_DIRECTIONS_
• a. In the Regional Administrator's letter, by how much has smog-causing pollution in Los Angeles dropped over the past 40 years?
• b. Retype the Regional Administrator's letter from "One thing is" to "new environmental challenges.".

======== EXCERPTED PASSAGE

Serving: Arizona, California, Hawaii, Nevada, Pacific Islands, Tribal Nations

Progress Report 2010

From the Regional Administrator

Dear Readers,

Jared Bluemenfeld
Jared Blumenfeld
Regional Administrator

This year, EPA is celebrating the fortieth anniversary of both Earth Day and the founding of our federal agency in 1970.

As you’ll see by reviewing the timeline that runs through this report, EPA, together with our states, Native American tribes, and island territories, have made a great deal of progress in cleaning up the environment and improving human health.

In 1970, Americans were angry at the lack of attention being paid to critical issues of clean air, water and land. Congress responded to the ongoing crisis of smog and polluted water by passing the Clean Air Act (1970) and the Clean Water Act (1972). In 1980, after the toxic tragedy of Love Canal in New York, the Superfund law was enacted to clean up toxic dumps and hold the responsible parties accountable.

Our region is host to the nation’s second largest city, Los Angeles, where smog-causing pollution has been reduced in the past 40 years by 70%, thanks to sustained effort at the federal, state and local levels. Ninety-seven percent of the Pacific Southwest’s population is now served by community water systems supplying water that meets all applicable health-based drinking water standards. EPA has completed cleanup at more than half of the 128 Superfund sites in the Pacific Southwest. We have a lot to be proud of and much work still to be done.

One thing is clearer today than ever: What’s good for the environment is also good for the economy. President Obama’s Recovery Act funding aided much-needed infrastructure renewal while helping the nation come back from its worst recession since the 1930s. In the next decade, a green innovation revolution will keep our nation competitive and help us tackle complex new environmental challenges.

Climate change is such a challenge. We can start today to reduce our dependency on foreign oil by deploying cutting-edge renewable energy systems, by developing the next generation of electric vehicles, and by purchasing Energy Star appliances.

================
======== STUDY MATERIAL

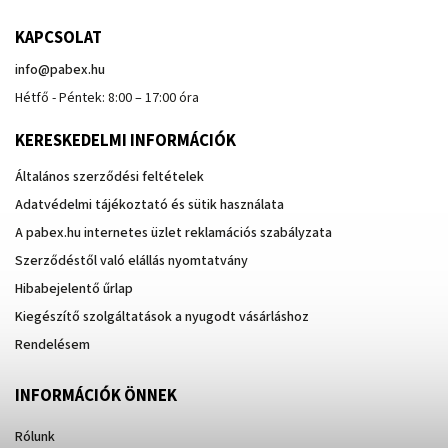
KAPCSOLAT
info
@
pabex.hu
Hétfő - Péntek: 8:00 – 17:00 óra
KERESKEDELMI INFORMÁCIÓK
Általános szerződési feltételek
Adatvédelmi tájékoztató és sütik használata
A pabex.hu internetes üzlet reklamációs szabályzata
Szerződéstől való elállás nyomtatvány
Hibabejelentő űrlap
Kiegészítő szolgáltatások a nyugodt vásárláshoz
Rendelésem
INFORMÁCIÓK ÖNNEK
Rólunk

================
======== STUDY MATERIAL

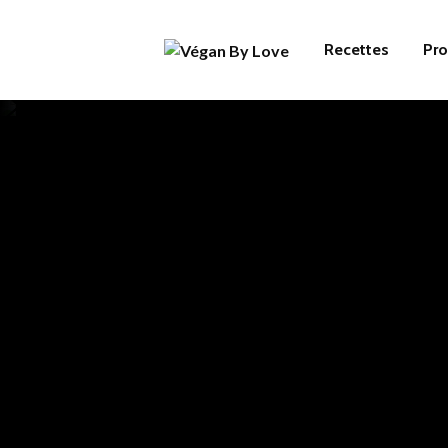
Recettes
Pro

================

_LIST OF SOLUTIONS_
• a. 70%

• b.
One thing is clearer today than ever: What’s good for the environment is also good for the economy. President Obama’s Recovery Act funding aided much-needed infrastructure renewal while helping the nation come back from its worst recession since the 1930s. In the next decade, a green innovation revolution will keep our nation competitive and help us tackle complex new environmental challenges.